Problem :
Let $ABCD$ a square with $AB=1$ and $BMC،DNC$ equilateral triangles such $M$ inside the square and $N$ outside square
Prove that : $(BN)//(DM)$
My attempt :
take axes $(A,\vec{AB},\vec{AD})$
Then I'm going to find the coordinates of $N,M,B,D$
$B(0,1),D(1,0)$ now $M,N$
$x_{M}=\cos \frac{π}{3}=\frac{1}{2}$ , $y_{M}=1-\cos \frac{π}{6}=\frac{2-\sqrt{3}}{2}$
So : $M\left(\frac{1}{2},\frac{2-\sqrt{3}}{2}\right)$
Same method we find we obtaine :
$N\left(\frac{2+\sqrt{3}}{2},\frac{1}{2}\right)$
Now :
$m_{BN}=\frac{\frac{-\sqrt{3}}{2}}{\frac{1}{2}}=-\sqrt{3}$
$m_{DM}=\frac{1}{\sqrt{3}}$
Conclusion : $m_{BN}.m_{DM}=-1$ this mean $(DM)//(BN)$
This is my way I need see different way for example by angles or similar triangle Homothetic transformation or rotational or barycenter for example
I have already to see your hints 
Let $P$ be the midpoint of $DM$ and let $Q$ be the intersection of $CP$ and $BN$. Let $E$ be the intersection of $BN$ and $CM$, and $F$ be that of $BN$ and $CD$.

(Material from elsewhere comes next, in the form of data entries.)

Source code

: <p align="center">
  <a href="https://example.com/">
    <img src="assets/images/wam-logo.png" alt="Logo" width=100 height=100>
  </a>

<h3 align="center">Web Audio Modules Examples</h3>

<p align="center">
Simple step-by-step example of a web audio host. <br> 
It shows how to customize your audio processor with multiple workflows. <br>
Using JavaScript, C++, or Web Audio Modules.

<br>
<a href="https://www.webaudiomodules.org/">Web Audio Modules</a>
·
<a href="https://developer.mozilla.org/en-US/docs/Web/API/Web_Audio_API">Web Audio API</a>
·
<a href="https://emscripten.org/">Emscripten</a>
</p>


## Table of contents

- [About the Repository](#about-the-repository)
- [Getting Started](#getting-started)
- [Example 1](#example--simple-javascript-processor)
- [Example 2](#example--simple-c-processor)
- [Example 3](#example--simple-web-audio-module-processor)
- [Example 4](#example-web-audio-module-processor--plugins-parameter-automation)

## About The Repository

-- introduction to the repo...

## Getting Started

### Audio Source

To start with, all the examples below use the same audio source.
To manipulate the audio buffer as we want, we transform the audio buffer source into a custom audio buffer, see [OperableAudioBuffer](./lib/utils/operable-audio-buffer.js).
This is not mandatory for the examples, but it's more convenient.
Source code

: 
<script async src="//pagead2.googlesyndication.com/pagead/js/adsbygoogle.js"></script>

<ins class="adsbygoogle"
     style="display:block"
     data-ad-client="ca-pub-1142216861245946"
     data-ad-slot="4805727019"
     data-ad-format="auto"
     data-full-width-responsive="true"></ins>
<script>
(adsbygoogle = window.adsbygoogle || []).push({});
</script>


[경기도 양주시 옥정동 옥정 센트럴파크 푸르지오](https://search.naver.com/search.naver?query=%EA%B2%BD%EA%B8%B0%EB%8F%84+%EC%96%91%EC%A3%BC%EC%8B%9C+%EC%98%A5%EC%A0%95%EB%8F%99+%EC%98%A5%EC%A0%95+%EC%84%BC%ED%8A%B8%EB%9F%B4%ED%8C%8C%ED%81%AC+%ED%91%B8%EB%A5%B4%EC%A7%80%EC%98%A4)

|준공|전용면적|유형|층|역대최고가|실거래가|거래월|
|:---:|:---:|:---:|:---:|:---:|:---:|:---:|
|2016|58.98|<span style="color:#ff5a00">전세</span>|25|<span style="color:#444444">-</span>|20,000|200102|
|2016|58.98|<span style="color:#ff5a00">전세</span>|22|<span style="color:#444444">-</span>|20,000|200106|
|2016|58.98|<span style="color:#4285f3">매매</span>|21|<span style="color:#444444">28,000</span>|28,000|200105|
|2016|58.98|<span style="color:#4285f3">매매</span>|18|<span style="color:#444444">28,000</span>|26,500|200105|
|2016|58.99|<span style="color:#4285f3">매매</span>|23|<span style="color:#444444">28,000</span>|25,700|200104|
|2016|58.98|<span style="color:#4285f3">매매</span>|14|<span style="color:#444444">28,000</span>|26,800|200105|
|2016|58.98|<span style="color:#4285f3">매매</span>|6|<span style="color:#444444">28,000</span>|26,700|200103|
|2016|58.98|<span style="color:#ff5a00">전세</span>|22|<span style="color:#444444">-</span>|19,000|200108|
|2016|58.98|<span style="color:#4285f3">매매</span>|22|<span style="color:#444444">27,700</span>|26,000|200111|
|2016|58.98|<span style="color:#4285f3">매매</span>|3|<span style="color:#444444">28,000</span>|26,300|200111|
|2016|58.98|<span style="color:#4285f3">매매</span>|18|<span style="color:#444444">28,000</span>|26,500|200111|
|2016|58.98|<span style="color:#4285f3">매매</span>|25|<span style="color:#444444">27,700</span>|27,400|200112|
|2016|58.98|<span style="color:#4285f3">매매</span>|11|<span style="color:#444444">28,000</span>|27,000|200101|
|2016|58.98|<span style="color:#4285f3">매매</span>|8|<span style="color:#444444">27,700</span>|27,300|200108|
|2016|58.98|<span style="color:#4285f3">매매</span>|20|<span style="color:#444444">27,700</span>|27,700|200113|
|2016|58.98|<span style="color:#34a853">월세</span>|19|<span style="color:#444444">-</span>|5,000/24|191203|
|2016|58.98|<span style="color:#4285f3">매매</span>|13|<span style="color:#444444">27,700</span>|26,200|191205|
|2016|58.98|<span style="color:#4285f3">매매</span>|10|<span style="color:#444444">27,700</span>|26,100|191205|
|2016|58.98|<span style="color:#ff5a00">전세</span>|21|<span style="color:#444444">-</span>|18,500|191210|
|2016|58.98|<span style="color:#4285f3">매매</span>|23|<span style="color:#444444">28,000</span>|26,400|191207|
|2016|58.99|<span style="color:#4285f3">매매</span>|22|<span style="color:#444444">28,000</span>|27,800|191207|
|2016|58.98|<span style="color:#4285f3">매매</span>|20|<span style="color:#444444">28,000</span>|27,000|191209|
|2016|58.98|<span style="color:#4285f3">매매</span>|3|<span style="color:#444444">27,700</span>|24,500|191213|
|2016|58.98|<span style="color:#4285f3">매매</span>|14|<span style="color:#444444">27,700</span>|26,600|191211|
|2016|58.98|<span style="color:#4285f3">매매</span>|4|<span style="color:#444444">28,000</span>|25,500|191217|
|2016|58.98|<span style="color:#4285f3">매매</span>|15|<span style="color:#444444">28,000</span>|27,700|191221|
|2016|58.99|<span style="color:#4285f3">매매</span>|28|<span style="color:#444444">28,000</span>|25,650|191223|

Since $CM=CD$, it is clear that $CP\perp DM$ and $CP$ bisects $\angle MCD$.
Since $CB=CN$, we have $$\tag{1}\angle CBN=\angle CNB.$$ Since $\angle BCM=\angle DCN=60^\circ$, we have $$\tag{2}\angle ECN=\angle ECF+\angle DCN=\angle ECF+\angle BCM=\angle BCF.$$ $(1)$, $(2)$, and the fact that $BC=CN$, implies that $$\triangle BCF\text{ and }\triangle NCE\text{ are congruent},$$ from which we deduce that $$\tag{3} BF=NE.$$ Since $BF=BE+EF$ and $NE=NF+EF$, $(3)$ implies that $$\tag{4} BE=FH.$$ Using $(1)$, $(4)$, and the condition that $BC=CN$, one gets that $$\triangle BEC\text{ and }\triangle NFC\text{ are congruent},$$ which yields that $CE=CF$, and so $\triangle ECF$ is an isosceles triangle. Since $CP$ bisects $\angle ECF$, we see that $CQ\perp EF$.
Since both $DM$ and $NB$ are perpendicular to $CP$, it follows that $DM\parallel BN$. $\mathbf{Q.E.D.}$